Each line of the data below holding the word "gerade" must be copied.

* * * *

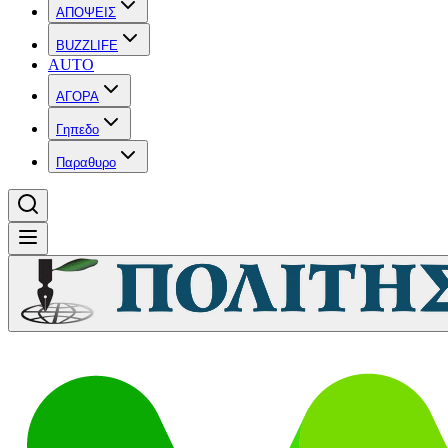
ΑΠΟΨΕΙΣ
BUZZLIFE
AUTO
ΑΓΟΡΑ
Γηπεδο
Παραθυρο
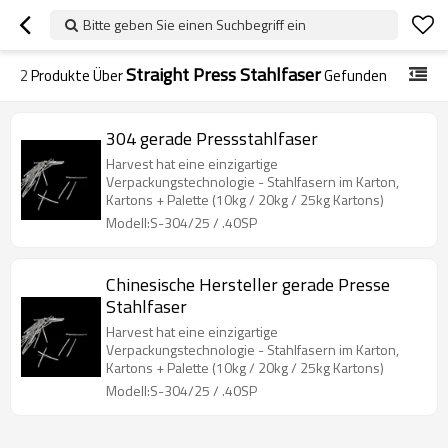
Bitte geben Sie einen Suchbegriff ein
Straight Press Stahlfaser
2
Produkte Über
Gefunden
304 gerade Pressstahlfaser
Harvest hat eine einzigartige
Verpackungstechnologie - Stahlfasern im Karton,
Kartons + Palette (10kg / 20kg / 25kg Kartons)
Modell:S-304/25 / .40SP
Chinesische Hersteller gerade Presse
Stahlfaser
Harvest hat eine einzigartige
Verpackungstechnologie - Stahlfasern im Karton,
Kartons + Palette (10kg / 20kg / 25kg Kartons)
Modell:S-304/25 / .40SP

* * * *

Exercise answer –
304 gerade Pressstahlfaser
Chinesische Hersteller gerade Presse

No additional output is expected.